Once the line with "third parties." is found in the entries below, print it and each following line exactly, stopping after the line with "Personal Data for Targeted Advertising."; print nothing else.

┌─ RECORDS TO USE

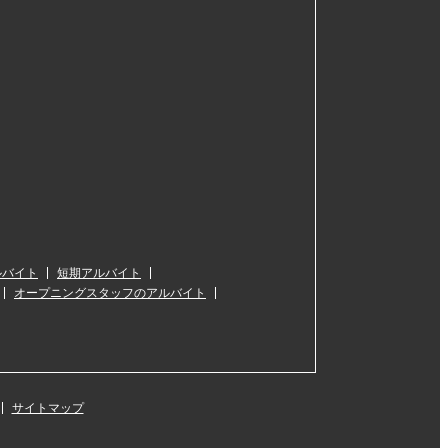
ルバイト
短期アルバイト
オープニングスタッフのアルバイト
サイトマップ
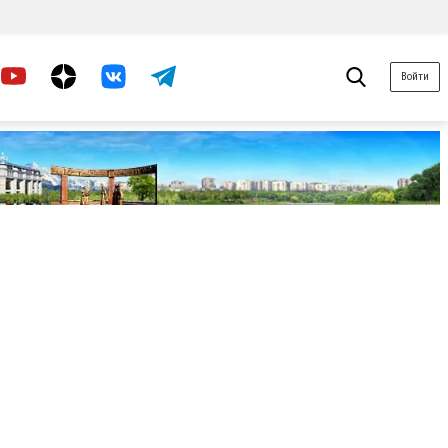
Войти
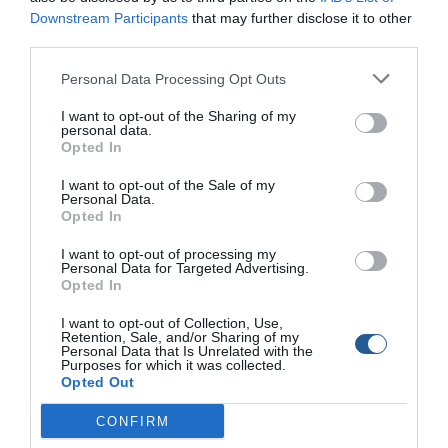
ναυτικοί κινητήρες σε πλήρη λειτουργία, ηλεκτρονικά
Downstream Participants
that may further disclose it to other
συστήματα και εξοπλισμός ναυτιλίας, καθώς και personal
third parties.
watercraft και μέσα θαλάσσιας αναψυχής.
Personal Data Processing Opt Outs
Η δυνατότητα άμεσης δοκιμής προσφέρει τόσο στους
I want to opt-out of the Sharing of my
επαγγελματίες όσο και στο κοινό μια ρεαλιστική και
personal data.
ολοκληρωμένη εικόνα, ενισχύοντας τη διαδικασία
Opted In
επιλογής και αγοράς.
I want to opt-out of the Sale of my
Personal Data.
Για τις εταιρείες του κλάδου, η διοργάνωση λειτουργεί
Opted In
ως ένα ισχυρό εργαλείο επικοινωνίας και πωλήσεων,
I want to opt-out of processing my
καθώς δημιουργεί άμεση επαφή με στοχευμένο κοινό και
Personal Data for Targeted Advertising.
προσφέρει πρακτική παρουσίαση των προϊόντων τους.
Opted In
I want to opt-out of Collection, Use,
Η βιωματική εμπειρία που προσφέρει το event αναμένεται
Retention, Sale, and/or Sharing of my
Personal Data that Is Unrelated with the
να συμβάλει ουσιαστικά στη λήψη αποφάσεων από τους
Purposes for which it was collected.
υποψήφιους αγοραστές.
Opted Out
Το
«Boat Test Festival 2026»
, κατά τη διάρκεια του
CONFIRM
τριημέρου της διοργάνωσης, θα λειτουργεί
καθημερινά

└─

◆ **SOLUTION TO THIS EXERCISE**
third parties.
watercraft και μέσα θαλάσσιας αναψυχής.
Personal Data Processing Opt Outs
Η δυνατότητα άμεσης δοκιμής προσφέρει τόσο στους
I want to opt-out of the Sharing of my
επαγγελματίες όσο και στο κοινό μια ρεαλιστική και
personal data.
ολοκληρωμένη εικόνα, ενισχύοντας τη διαδικασία
Opted In
επιλογής και αγοράς.
I want to opt-out of the Sale of my
Personal Data.
Για τις εταιρείες του κλάδου, η διοργάνωση λειτουργεί
Opted In
ως ένα ισχυρό εργαλείο επικοινωνίας και πωλήσεων,
I want to opt-out of processing my
καθώς δημιουργεί άμεση επαφή με στοχευμένο κοινό και
Personal Data for Targeted Advertising.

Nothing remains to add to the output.